P
Pug
Guest
For me, by far the biggest expense involved in getting married was to pay for the church and the organist. All the flowers cost $25-35 dollars and my dress $100. The church and organist were like $500. And yes, I paid it, just like the priest told me to, even though I was in debt (school loans). No one suggested to me that I could request a reduction in the fee, but you are right that I probably would not have taken it if offered. And it was my mother who paid for the dress, though I paid for the flowers.
- Finally, it helps people prioritize. This is sort of the flip side of number 2 above. I’ll be honest. It bothers me when a couple spends thousands, maybe even tens of thousands, of dollars on a wedding–renting tuxedos, dresses, a limo, hiring a DJ, a professional caterer, providing an open bar, hiring a professional organist and cantor, etc–and is offended when asked to contribute $500.00 to the Church to help pay the custodian who has to clean up after them, to pay the DRE who helped with their marriage prep, to pay to have the lights on in the Church, the AC on, and to rent the Church. (Let’s not forget that just because we are members of a particular parish, we don’t OWN that parish.) It’s a matter of priorities. “Where your heart is, there your treasure lies.” I know one priest, God bless him, who, in lieu of a set fee, asks a couple to tithe ten percent of whatever they are spending on their wedding to a charity. It could be the parish. It could be another worthwhile cause. He told me that he’s never, not even once, had a couple take him up on it–and he’s not what you would call “newly ordained.”

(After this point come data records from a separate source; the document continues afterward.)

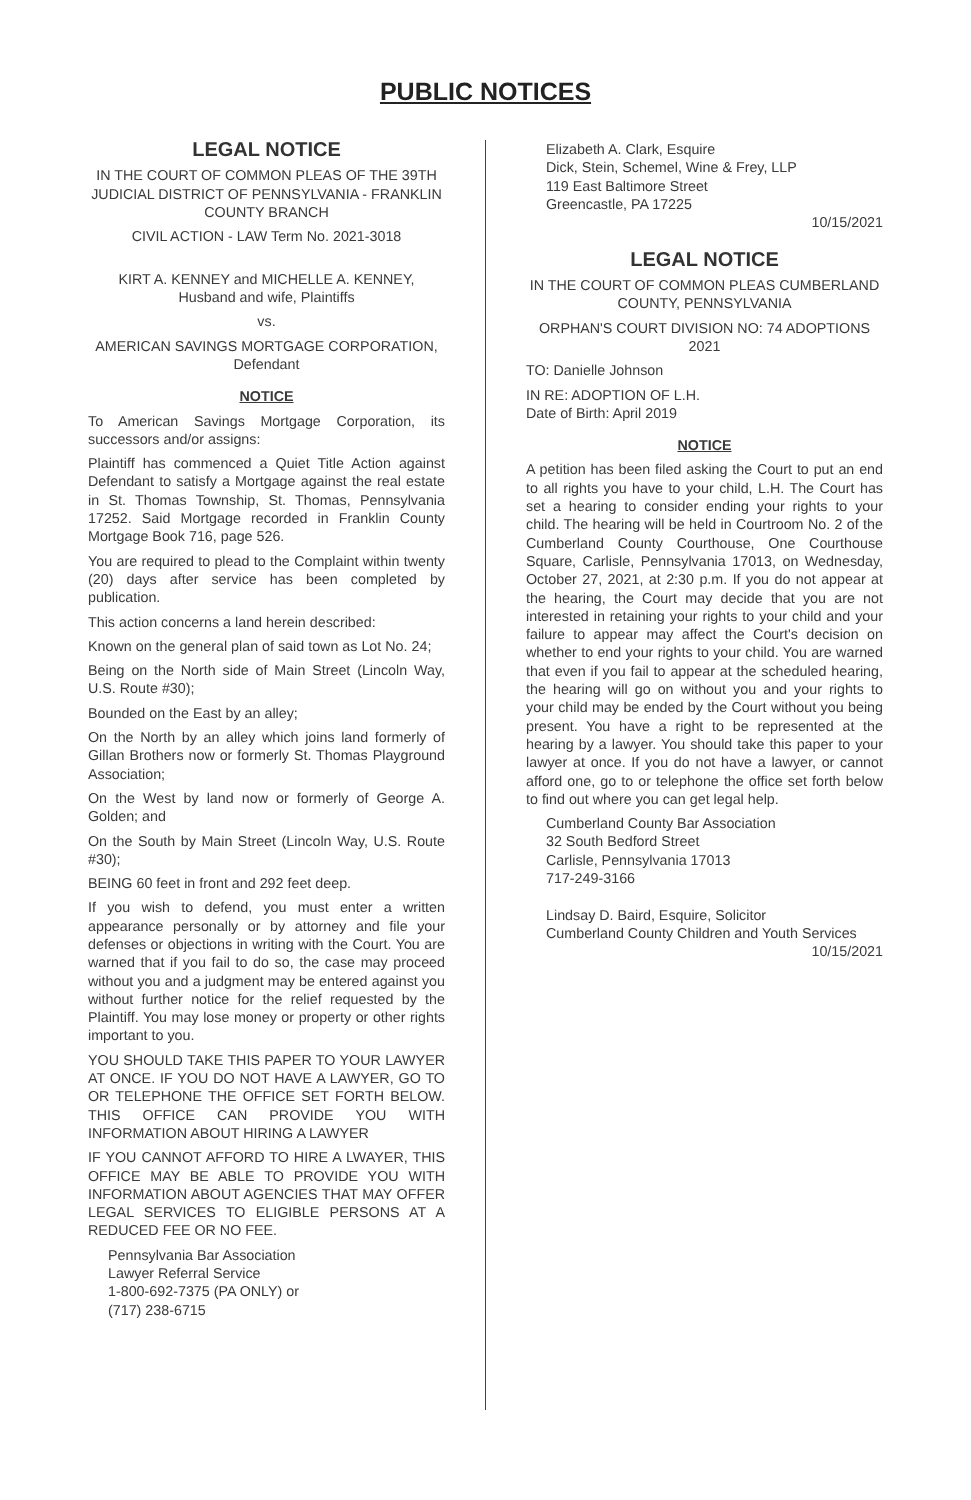PUBLIC NOTICES
LEGAL NOTICE
IN THE COURT OF COMMON PLEAS OF THE 39TH JUDICIAL DISTRICT OF PENNSYLVANIA - FRANKLIN COUNTY BRANCH
CIVIL ACTION - LAW Term No. 2021-3018
KIRT A. KENNEY and MICHELLE A. KENNEY, Husband and wife, Plaintiffs
vs.
AMERICAN SAVINGS MORTGAGE CORPORATION, Defendant
NOTICE
To American Savings Mortgage Corporation, its successors and/or assigns:
Plaintiff has commenced a Quiet Title Action against Defendant to satisfy a Mortgage against the real estate in St. Thomas Township, St. Thomas, Pennsylvania 17252. Said Mortgage recorded in Franklin County Mortgage Book 716, page 526.
You are required to plead to the Complaint within twenty (20) days after service has been completed by publication.
This action concerns a land herein described:
Known on the general plan of said town as Lot No. 24;
Being on the North side of Main Street (Lincoln Way, U.S. Route #30);
Bounded on the East by an alley;
On the North by an alley which joins land formerly of Gillan Brothers now or formerly St. Thomas Playground Association;
On the West by land now or formerly of George A. Golden; and
On the South by Main Street (Lincoln Way, U.S. Route #30);
BEING 60 feet in front and 292 feet deep.
If you wish to defend, you must enter a written appearance personally or by attorney and file your defenses or objections in writing with the Court. You are warned that if you fail to do so, the case may proceed without you and a judgment may be entered against you without further notice for the relief requested by the Plaintiff. You may lose money or property or other rights important to you.
YOU SHOULD TAKE THIS PAPER TO YOUR LAWYER AT ONCE. IF YOU DO NOT HAVE A LAWYER, GO TO OR TELEPHONE THE OFFICE SET FORTH BELOW. THIS OFFICE CAN PROVIDE YOU WITH INFORMATION ABOUT HIRING A LAWYER
IF YOU CANNOT AFFORD TO HIRE A LWAYER, THIS OFFICE MAY BE ABLE TO PROVIDE YOU WITH INFORMATION ABOUT AGENCIES THAT MAY OFFER LEGAL SERVICES TO ELIGIBLE PERSONS AT A REDUCED FEE OR NO FEE.
Pennsylvania Bar Association
Lawyer Referral Service
1-800-692-7375 (PA ONLY) or
(717) 238-6715
Elizabeth A. Clark, Esquire
Dick, Stein, Schemel, Wine & Frey, LLP
119 East Baltimore Street
Greencastle, PA 17225
10/15/2021
LEGAL NOTICE
IN THE COURT OF COMMON PLEAS CUMBERLAND COUNTY, PENNSYLVANIA
ORPHAN'S COURT DIVISION NO: 74 ADOPTIONS 2021
TO: Danielle Johnson
IN RE: ADOPTION OF L.H.
Date of Birth: April 2019
NOTICE
A petition has been filed asking the Court to put an end to all rights you have to your child, L.H. The Court has set a hearing to consider ending your rights to your child. The hearing will be held in Courtroom No. 2 of the Cumberland County Courthouse, One Courthouse Square, Carlisle, Pennsylvania 17013, on Wednesday, October 27, 2021, at 2:30 p.m. If you do not appear at the hearing, the Court may decide that you are not interested in retaining your rights to your child and your failure to appear may affect the Court's decision on whether to end your rights to your child. You are warned that even if you fail to appear at the scheduled hearing, the hearing will go on without you and your rights to your child may be ended by the Court without you being present. You have a right to be represented at the hearing by a lawyer. You should take this paper to your lawyer at once. If you do not have a lawyer, or cannot afford one, go to or telephone the office set forth below to find out where you can get legal help.
Cumberland County Bar Association
32 South Bedford Street
Carlisle, Pennsylvania 17013
717-249-3166
Lindsay D. Baird, Esquire, Solicitor
Cumberland County Children and Youth Services
10/15/2021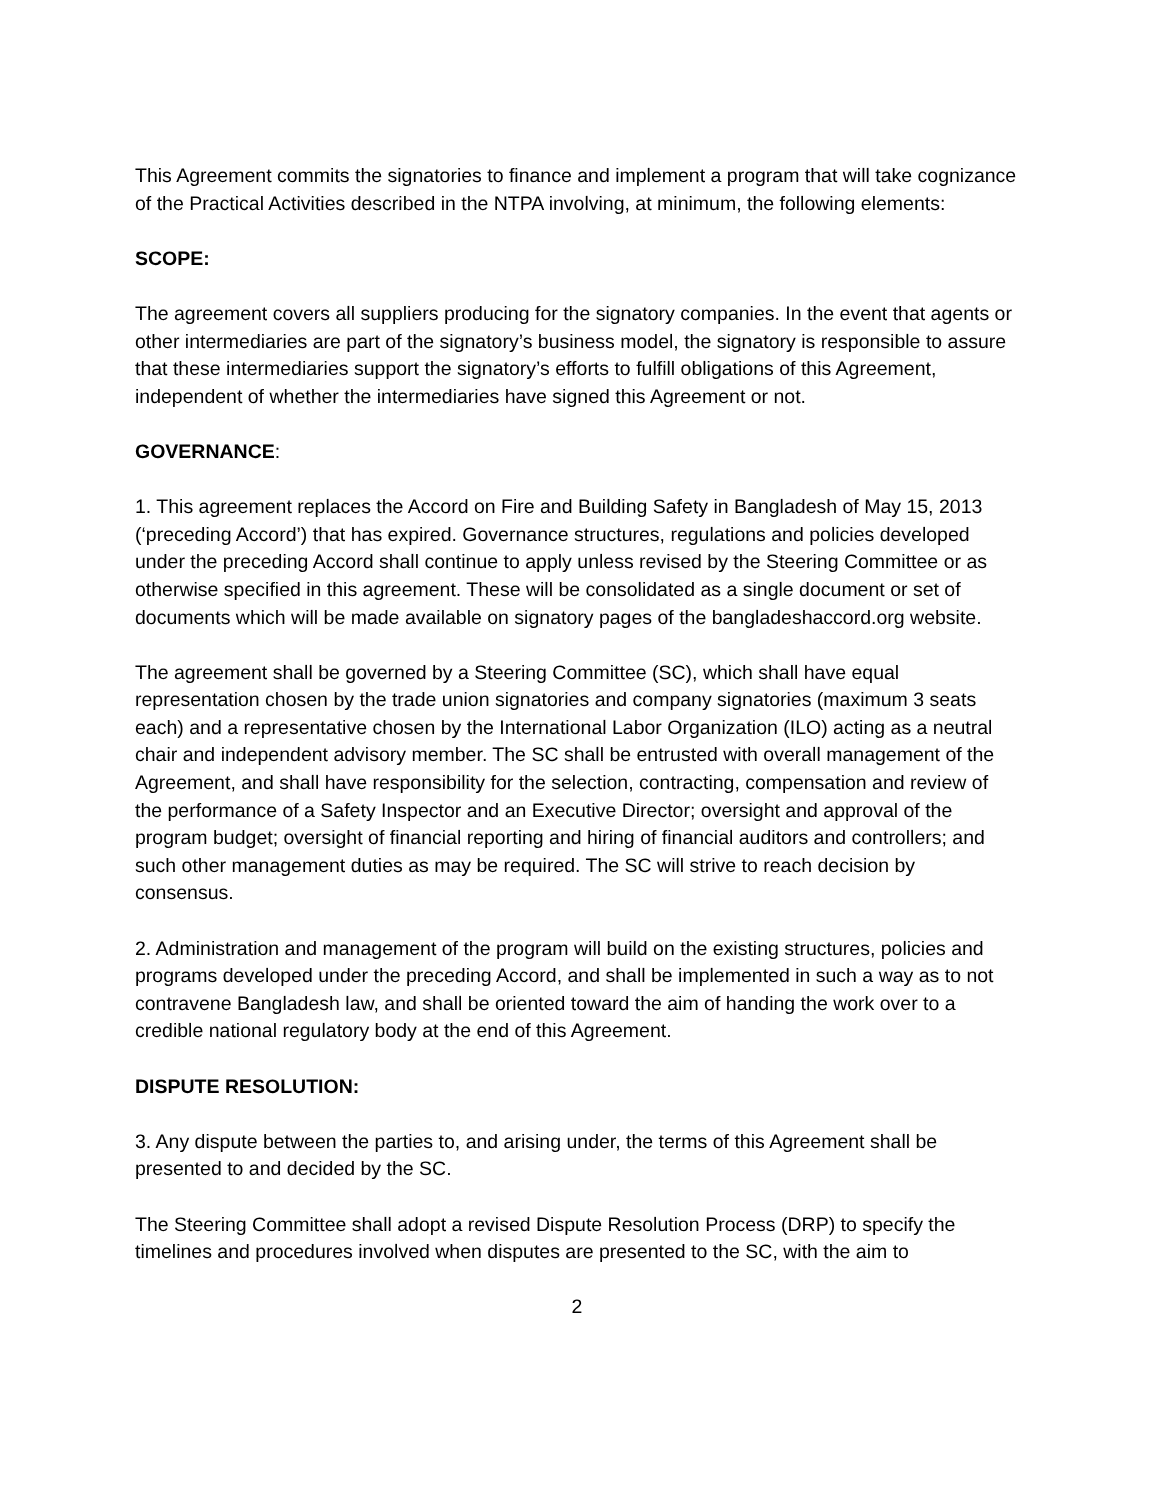This Agreement commits the signatories to finance and implement a program that will take cognizance of the Practical Activities described in the NTPA involving, at minimum, the following elements:
SCOPE:
The agreement covers all suppliers producing for the signatory companies. In the event that agents or other intermediaries are part of the signatory’s business model, the signatory is responsible to assure that these intermediaries support the signatory’s efforts to fulfill obligations of this Agreement, independent of whether the intermediaries have signed this Agreement or not.
GOVERNANCE:
1. This agreement replaces the Accord on Fire and Building Safety in Bangladesh of May 15, 2013 (‘preceding Accord’) that has expired. Governance structures, regulations and policies developed under the preceding Accord shall continue to apply unless revised by the Steering Committee or as otherwise specified in this agreement. These will be consolidated as a single document or set of documents which will be made available on signatory pages of the bangladeshaccord.org website.
The agreement shall be governed by a Steering Committee (SC), which shall have equal representation chosen by the trade union signatories and company signatories (maximum 3 seats each) and a representative chosen by the International Labor Organization (ILO) acting as a neutral chair and independent advisory member. The SC shall be entrusted with overall management of the Agreement, and shall have responsibility for the selection, contracting, compensation and review of the performance of a Safety Inspector and an Executive Director; oversight and approval of the program budget; oversight of financial reporting and hiring of financial auditors and controllers; and such other management duties as may be required. The SC will strive to reach decision by consensus.
2. Administration and management of the program will build on the existing structures, policies and programs developed under the preceding Accord, and shall be implemented in such a way as to not contravene Bangladesh law, and shall be oriented toward the aim of handing the work over to a credible national regulatory body at the end of this Agreement.
DISPUTE RESOLUTION:
3. Any dispute between the parties to, and arising under, the terms of this Agreement shall be presented to and decided by the SC.
The Steering Committee shall adopt a revised Dispute Resolution Process (DRP) to specify the timelines and procedures involved when disputes are presented to the SC, with the aim to
2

But I have grown up into someone who would be frustrated if asked to pay $50-100 for a baptism class which, since I teach the RCIA baptism class, would seem a rather superfluous hoop to “prove” I know the material and that I am serious about baptism. I find the fee structure scandalous as often found in practice.
I would not assume the objectors to fees are making poor decisions about priorities.